Monday night our family watched the movie The Night at the Museum, which is about a night guard in a museum were all the exhibits come to life after dark. In it, Abraham Lincoln commented that, “It was a promising future.” Johnathan perked up at this, and said proudly, “I know why Abraham said it was a promising future: it was because God promised him that he would have more children than there were stars.”
John Paul: Mom! Mom! The baby is climbing up the stairs!”
We run to look in disbelief, and find that Daniel only has one hand on the bottom stair. He notices us watching him and innocently shines one of his adorable smiles at us, as if to reassure us that he is much to little to even be thinking of climbing stairs. We shake our heads and laugh at Johnathan’s large exaggeration.
Sadly, this year there was no All Saint’s Eve party so we decided on Oct. 30 that we would be going trick or treating. For lack of ideas, the boys immediately decided that they would be exactly what they were last year. So, I set The Illustrated Book of World History on the kitchen table and asked Alexander if he wanted to be King Tutankhamun. “Is that a mummy?” he asked, very concerned.
“No, no, of course not,” I answered.
“But he got to be one when he died,” John Paul (who talks too much) put in.
Alexander’s eyes grew wide. “Uh-Uh, I’m not being him,” he firmly announced.
I questioned him about several more historical characters, including Caesar, a viking, a king, and Sitting Bull. He didn’t want any of them. So, I handed him the book and said, “You look through it, I have to go clean the kitchen countertops.” Not five minutes later, he told me he had found something, a Roman Centurion. I though it was a great choice, and began to form a plan in my head as to how to do it.

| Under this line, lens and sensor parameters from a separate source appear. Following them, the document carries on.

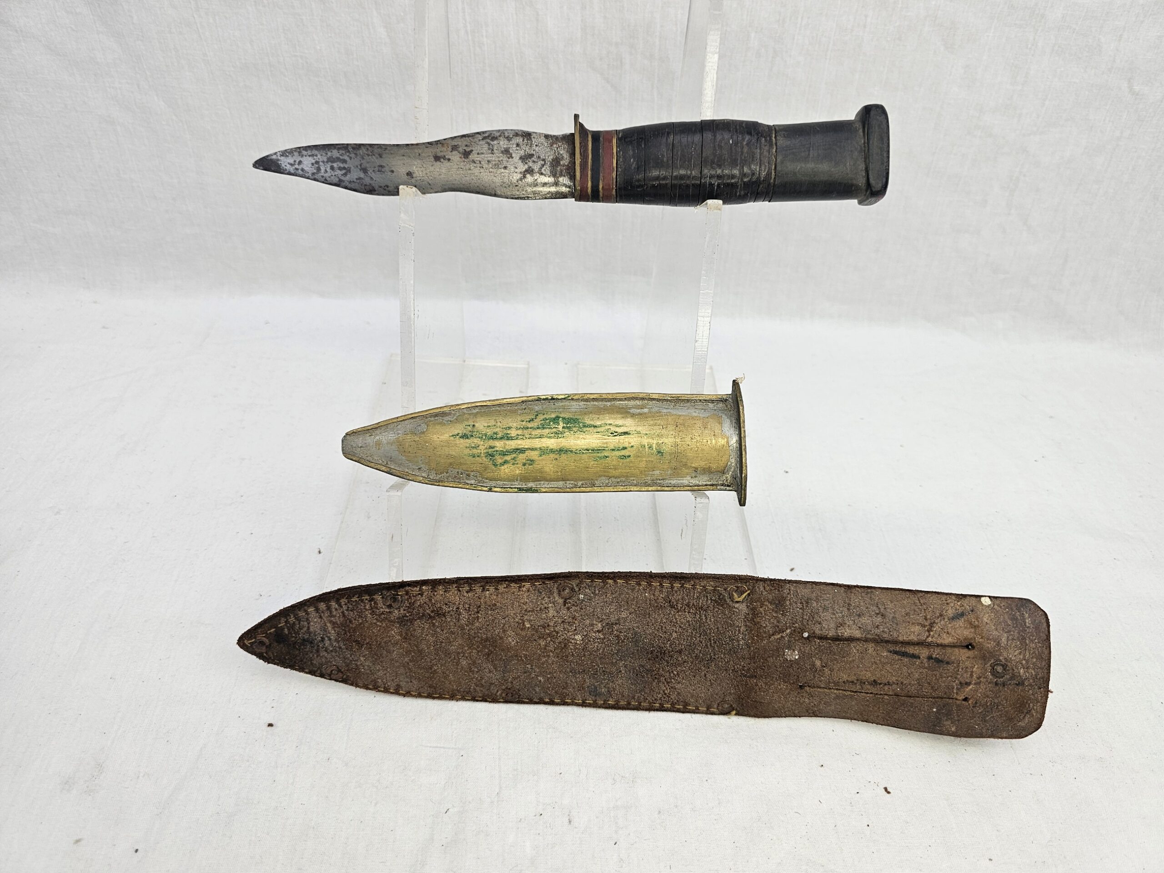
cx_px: 582
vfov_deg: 58.9
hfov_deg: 73.9
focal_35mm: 23
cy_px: 436
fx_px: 773
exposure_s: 1/100
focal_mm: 6.3
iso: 25
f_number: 1.7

I wasn’t able to work on it until the afternoon of Halloween, and Alex pestered me every five minutes until then. Finally, I collected materials I thought I would use: a red tunic from past All Saint’s Eve parties, a red turtle neck, a red cape, and cardboard. I put the turtleneck and tunic on him, and then went to look for some string in the All Saint’s Eve box. Instead, I found some shiny grey fabric left over from Maria’s Joan of Arc costume. I knew this would be a perfect substitute for the cardboard. I cut it to the right size, made a head hole, and put it on him. Alex began to ask when I was going to be done making the costume, even after he had been so excited to make it. I told him to give me five more minutes, and put a belt around his waist, a sword in his hand , and a helmet on his head. Voila!

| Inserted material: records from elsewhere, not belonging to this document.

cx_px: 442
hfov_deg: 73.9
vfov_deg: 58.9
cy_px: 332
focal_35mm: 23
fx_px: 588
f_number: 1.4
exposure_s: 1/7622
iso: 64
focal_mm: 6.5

Joseph decided to be Robin Hood, and his costume was easier. Here he is with Johnathan, who made his own costume:
I wasn’t planning on dressing up this year, but after making Alex’s costume, I decided I had to because I couldn’t stand watching the other kids in their costumes for the kids who came trick or treating to the door. With the bed-sheet tunic I used for Shakespeare camp, a piece of brown fabric, one of Mom’s shirts and an hour’s work on the sewing machine, I had a costume! (And I was so glad I did, because it turned out some of my friends were trick or treating in the neighborhood and they invited me along!)

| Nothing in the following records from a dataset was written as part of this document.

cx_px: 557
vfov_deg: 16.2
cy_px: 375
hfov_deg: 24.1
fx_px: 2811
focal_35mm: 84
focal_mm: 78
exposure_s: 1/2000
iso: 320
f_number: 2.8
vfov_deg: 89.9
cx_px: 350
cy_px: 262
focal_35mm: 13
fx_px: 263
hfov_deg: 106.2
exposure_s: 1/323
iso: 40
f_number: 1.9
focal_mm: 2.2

I am dressed as Éowyn from the Lord of The Rings books, which I read this summer before watching the movies.
John: “Landon, in the sixth episode of Star Wars, did Boba Fett die by rolling sideways down into the pit?” (Here he laid down onto the ground and rolled sideways to demonstrate)
Alexander: “Or did he fall down like this?” (bending his head down almost to his feet to indicate somersaulting head over heels)
Landon: “I don’t remember.”
John: “I am really sure he went sideways.”
Alexander: “No, I think he went like this.” (Again bending up and down.)
John: “He went like this,” (rolling on the ground) “and that’s final.”
Alexander (not satisfied): “Mom, did Boba Fett go down into the pit like this?” (bending) “Because in the sixth I thought I saw him go like that.”
Mom (While making supper): “Why does it even matter?”
John: “Because we’re playing Star Wars, and Alex really needs to know, because he’s pretending to be Boba Fett!”